Le premier volume de cette collection, qui comprend les textes de Mgr Lartigue, a été publié en 1869. Il compte 528 pages.
Mgr Joseph Charbonneau
Le 19e volume (604 pages) de cette collection est consacré aux documents publiés sous le règne de Mgr Joseph Charbonneau (archevêque de 1940 à 1950). On y trouve beaucoup de textes collectifs signés par les évêques du Québec. Mais rares sont les lettres pastorales de Mgr Charbonneau qui ont été colligées dans ce livre.
Au début de la Deuxième Guerre mondiale, il en a rédigé une où il encourage les catholiques de Montréal à acheter des «certificats ou des timbres d’épargne de guerre».
«C’est faire acte de bon chrétien et de bon citoyen que de ne rien gaspiller, de renoncer à toute dépense inutile ou nuisible. Ce l’est encore de confier nos grandes ou nos petites économies au gouvernement de notre pays; il en a besoin, il les garantit, il nous les rendra avec profit», écrit l’archevêque le 22 janvier 1941.
Pas un mot sur la grève de l’amiante
Mais on ne trouve, dans le volume 19, aucune trace de ses célèbres déclarations lors de la grève de l’amiante. «La classe ouvrière est victime d’une conspiration qui veut son écrasement et quand il y a conspiration pour écraser la classe ouvrière, c’est le désir de l’Église d’intervenir. Nous voulons la paix sociale, mais nous ne voulons pas l’écrasement de la classe ouvrière», avait-il lancé en chaire en mai 1949. Sa plus célèbre homélie n’a pas été conservée dans ce recueil. À regarder la table des matières du volume 19, on peut se demander si l’archevêque a même écrit une seule ligne entre 1943 et 1950.
Ces lacunes documentaires n’étonnent pas la journaliste et historienne Denise Robillard, l’auteure de Monseigneur Joseph Charbonneau. Bouc émissaire d’une lutte de pouvoir (Presses de l’Université Laval). Elle raconte que, lors de sa recherche, elle a demandé à consulter la correspondance de l’archevêque, consignée dans ce qu’on appelle les registres, «de gros livres cartonnées et cousus à la main qui contiennent toutes les lettres envoyées et reçues par un évêque». On ne lui a remis qu’«un seul registre, des lettres de 1940 à 1942. Cela faisait 70 pages. That’s all», lance-t-elle. Dans son livre, elle donne une longue liste de personnes rencontrées et de lieux visités afin de consulter les différentes pièces des archives de l’archevêque.
En 1950, Mgr Joseph Charbonneau est forcé de démissionner de son poste et il s’exile à Victoria, en Colombie-Britannique.
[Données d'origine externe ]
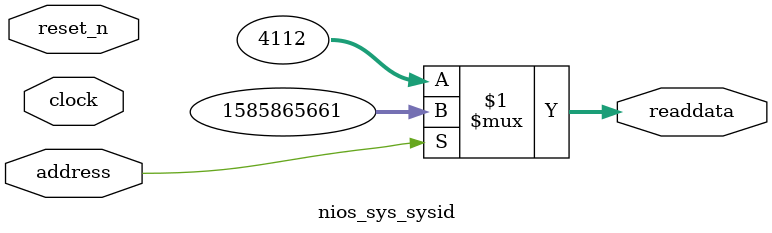
<source format=v>



// synthesis translate_off
`timescale 1ns / 1ps
// synthesis translate_on

// turn off superfluous verilog processor warnings 
// altera message_level Level1 
// altera message_off 10034 10035 10036 10037 10230 10240 10030 

module nios_sys_sysid (
               // inputs:
                address,
                clock,
                reset_n,

               // outputs:
                readdata
             )
;

  output  [ 31: 0] readdata;
  input            address;
  input            clock;
  input            reset_n;

  wire    [ 31: 0] readdata;
  //control_slave, which is an e_avalon_slave
  assign readdata = address ? 1585865661 : 4112;

endmodule



</source>
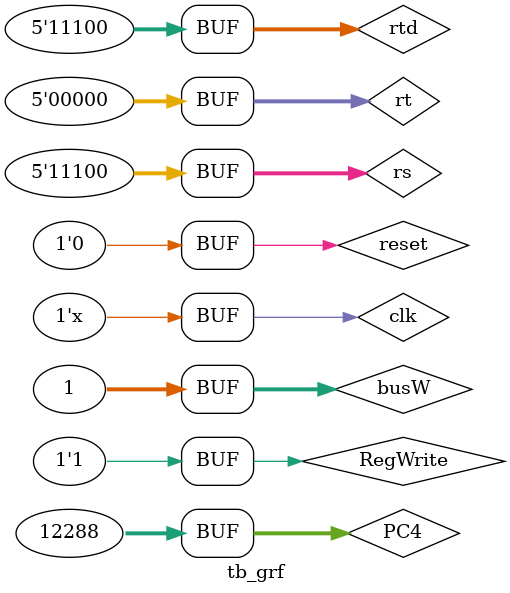
<source format=v>
`timescale 1ns / 1ps


module tb_grf;

	// Inputs
	reg [4:0] rs;
	reg [4:0] rt;
	reg [4:0] rtd;
	reg RegWrite;
	reg [31:0] busW;
	reg clk;
	reg reset;
	reg [31:0] PC4;

	// Outputs
	wire [31:0] busA;
	wire [31:0] busB;

	// Instantiate the Unit Under Test (UUT)
	GRF uut (
		.rs(rs), 
		.rt(rt), 
		.rtd(rtd), 
		.RegWrite(RegWrite), 
		.busW(busW), 
		.clk(clk), 
		.reset(reset), 
		.PC4(PC4), 
		.busA(busA), 
		.busB(busB)
	);

	initial begin
		// Initialize Inputs
		rs = 0;
		rt = 0;
		rtd = 0;
		RegWrite = 0;
		busW = 0;
		clk = 0;
		reset = 0;
		PC4 = 32'h00003000;

		// Wait 100 ns for global reset to finish
		#100;
		RegWrite <= 1;
      #150;
		rtd <= 28;
		busW <= 32'b1;
		#200;
		rs <= 28;
		// Add stimulus here

	end
	
	always #1 clk=~clk;
      
endmodule


</source>
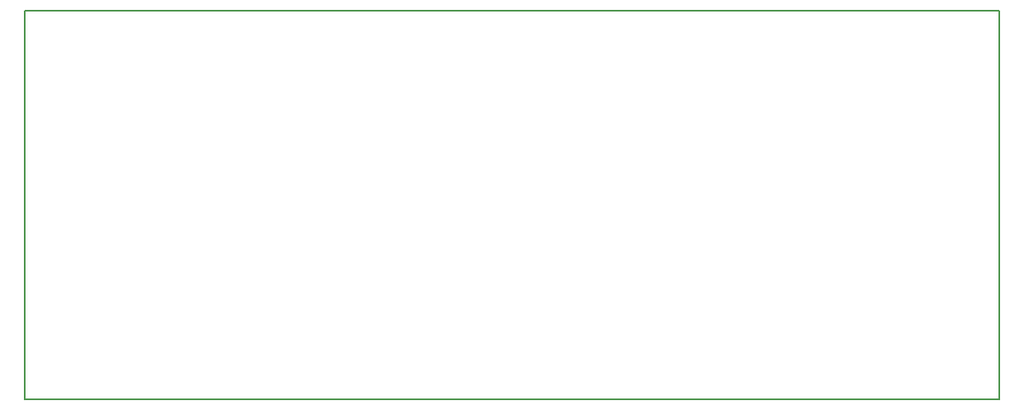
<source format=gm1>
G04 #@! TF.FileFunction,Profile,NP*
%FSLAX46Y46*%
G04 Gerber Fmt 4.6, Leading zero omitted, Abs format (unit mm)*
G04 Created by KiCad (PCBNEW 201611221049+7374~55~ubuntu14.04.1-product) date Fri Nov 25 20:46:19 2016*
%MOMM*%
%LPD*%
G01*
G04 APERTURE LIST*
%ADD10C,0.100000*%
%ADD11C,0.150000*%
G04 APERTURE END LIST*
D10*
D11*
X152090000Y-74770000D02*
X152090000Y-34770000D01*
X52090000Y-74770000D02*
X152090000Y-74770000D01*
X52090000Y-34770000D02*
X52090000Y-74770000D01*
X52090000Y-34770000D02*
X152090000Y-34770000D01*
M02*

</source>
Ce dramatique événement n’est pas non plus mentionné dans le volume 19 des Mandements, lettres pastorales, circulaires et autres documents publiés dans le diocèse de Montréal. Cette édition a été publiée en 1952, sous Mgr Paul-Émile Léger, un an avant qu’il ne devienne cardinal, en 1953.
Si la contribution de Mgr Charbonneau à cette collection de lettres partorales paraîtra plutôt mince aux chercheurs, celle de son successeur en impose par sa quantité. Les textes du cardinal Léger remplissent à eux seuls onze des trente livres numérisés et mis en ligne par BAnQ, soit quelque 7000 pages.
Mis à jour le 13 février 2017 à 9 h 40.